Sunday, June 27, 2010

Locks of Love

I cut my hair again!

The last time I cut my hair was in 2005. Since then I've managed to grow hair down past my waist and a haircut was long overdue. I decided to donate to Locks of Love again, and friend Sarah helped me out by cutting off my 23" ponytail!!!

Check it out!



Here is a before picture:

Here is Sarah cutting my hair:


Here are the after pictures:



Sunday, April 11, 2010

Substantive News

I spent yesterday evening at a wedding. The bride my husband's cousin, and the groom one half of an Irish twin set. The reception afforded my husband and I the opportunity to spend some time with the paternal branches of his family tree, many of whom we don't often see. Many of whom, it is worth mentioning, are quite intelligent.

Toward the end of the evening, among the din of tables being cleared and centerpiece bouquets being divvied up, I overheard and subsequently wandered into a conversation about substantive news.

The center of this conversation revolved around one of the brilliant cousin's idea for a website that offered you two types of news. He cited the latest American Idol results as an example of the first type of news, while the second type concerned things more of the ilk of likely replacements for retiring Supreme Court Justice John Paul Stevens. "You know," as he put it, "more substantive news." He even had a clever title for his little imaginary website, one that highlighted what a gross waste of time your searching the first type of news would be.

My external reaction was to chuckle with the rest of the people in the circle, while the voice in my head instantly tried say, over the holier-than-thou laughter, that I would much rather discover who had most recently left the Idol competition. I make this distinction between reactions because, uncharacteristically for me, they differed.

I do not involve myself with politics. While I realize the importance of political elections and appointments, I do not share the overly-stated life or death importance some people associate with said elections and appointments. Simply put, my caring does not affect the results, and the results do not affect my caring. I could happily go the rest of my life without learning who replaces any retiring justice of the Supreme Court.
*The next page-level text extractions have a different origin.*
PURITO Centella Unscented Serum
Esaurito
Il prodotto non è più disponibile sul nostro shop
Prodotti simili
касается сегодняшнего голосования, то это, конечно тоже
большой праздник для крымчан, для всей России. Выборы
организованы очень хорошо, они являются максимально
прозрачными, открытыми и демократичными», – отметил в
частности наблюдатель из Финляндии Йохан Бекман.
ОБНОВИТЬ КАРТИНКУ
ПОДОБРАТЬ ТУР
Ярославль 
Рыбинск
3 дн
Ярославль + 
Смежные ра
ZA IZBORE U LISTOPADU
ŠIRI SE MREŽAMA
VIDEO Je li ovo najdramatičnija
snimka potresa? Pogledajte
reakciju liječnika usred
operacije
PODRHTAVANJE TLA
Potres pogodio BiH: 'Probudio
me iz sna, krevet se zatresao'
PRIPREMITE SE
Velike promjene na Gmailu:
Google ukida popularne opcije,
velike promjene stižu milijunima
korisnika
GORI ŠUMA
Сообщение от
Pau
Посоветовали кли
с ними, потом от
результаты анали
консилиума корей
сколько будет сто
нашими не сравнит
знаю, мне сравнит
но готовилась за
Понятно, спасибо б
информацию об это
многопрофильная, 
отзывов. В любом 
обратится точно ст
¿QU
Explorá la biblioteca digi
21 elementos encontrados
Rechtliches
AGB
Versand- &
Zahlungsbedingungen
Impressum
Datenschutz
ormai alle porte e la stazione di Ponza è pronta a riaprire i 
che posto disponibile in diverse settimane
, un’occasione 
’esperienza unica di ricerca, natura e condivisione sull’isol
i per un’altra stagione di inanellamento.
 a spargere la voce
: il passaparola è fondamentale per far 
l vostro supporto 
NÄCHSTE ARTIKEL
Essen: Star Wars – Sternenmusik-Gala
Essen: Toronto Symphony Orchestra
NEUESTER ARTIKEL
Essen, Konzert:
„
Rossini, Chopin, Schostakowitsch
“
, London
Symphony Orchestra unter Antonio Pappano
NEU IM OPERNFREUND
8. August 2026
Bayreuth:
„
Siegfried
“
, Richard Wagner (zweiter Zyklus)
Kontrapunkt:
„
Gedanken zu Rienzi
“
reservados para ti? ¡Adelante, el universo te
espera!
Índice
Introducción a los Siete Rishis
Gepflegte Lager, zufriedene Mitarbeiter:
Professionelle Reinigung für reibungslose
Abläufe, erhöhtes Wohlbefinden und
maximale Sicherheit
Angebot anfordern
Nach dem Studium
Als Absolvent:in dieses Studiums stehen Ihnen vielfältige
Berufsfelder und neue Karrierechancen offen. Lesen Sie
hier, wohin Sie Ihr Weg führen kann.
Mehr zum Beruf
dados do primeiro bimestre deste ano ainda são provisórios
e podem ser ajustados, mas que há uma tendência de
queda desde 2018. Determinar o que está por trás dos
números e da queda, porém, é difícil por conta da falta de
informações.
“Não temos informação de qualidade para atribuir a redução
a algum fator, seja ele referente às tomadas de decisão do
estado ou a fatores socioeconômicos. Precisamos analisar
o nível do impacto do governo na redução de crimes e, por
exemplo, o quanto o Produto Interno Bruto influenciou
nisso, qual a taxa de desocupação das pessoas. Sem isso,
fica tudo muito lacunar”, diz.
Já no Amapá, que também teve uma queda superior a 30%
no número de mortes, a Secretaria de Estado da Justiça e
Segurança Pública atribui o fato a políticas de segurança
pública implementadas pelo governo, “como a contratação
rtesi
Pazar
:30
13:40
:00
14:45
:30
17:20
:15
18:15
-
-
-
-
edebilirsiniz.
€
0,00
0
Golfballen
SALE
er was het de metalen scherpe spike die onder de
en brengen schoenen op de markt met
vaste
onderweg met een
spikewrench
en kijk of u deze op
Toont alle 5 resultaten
I, as a former choir singer, former singer of the national anthem at sporting events and simply a lover of singing in general, do involve myself with the mundane and politically inconsequential reality t.v. that is American Idol. I watch it with my husband every week. I like to hear the competitors sing. I like to know each week who has received the least votes and is going home. I am emotionally invested in the singers and their collective fate.

Does this emotional investment I have not lend the topic substance?

I would have liked to pose this question to the group, had I not been so cold and tired and more interested in going home than started a debate in a fancy tent on a fancy patio at a fancy mansion. And as we helped the bride's parents gather what they would be taking home, I forgot about the thirty second conversation.

Today, though, those thirty seconds crept back into my head and got me thinking, hence this post. I hold no regard for how people judge my interests, trivial or otherwise, or what news other people deem substantive. If I have an interest in something, I should be able to "waste" my time on it.

Because time spent on things that make you happy is no waste at all.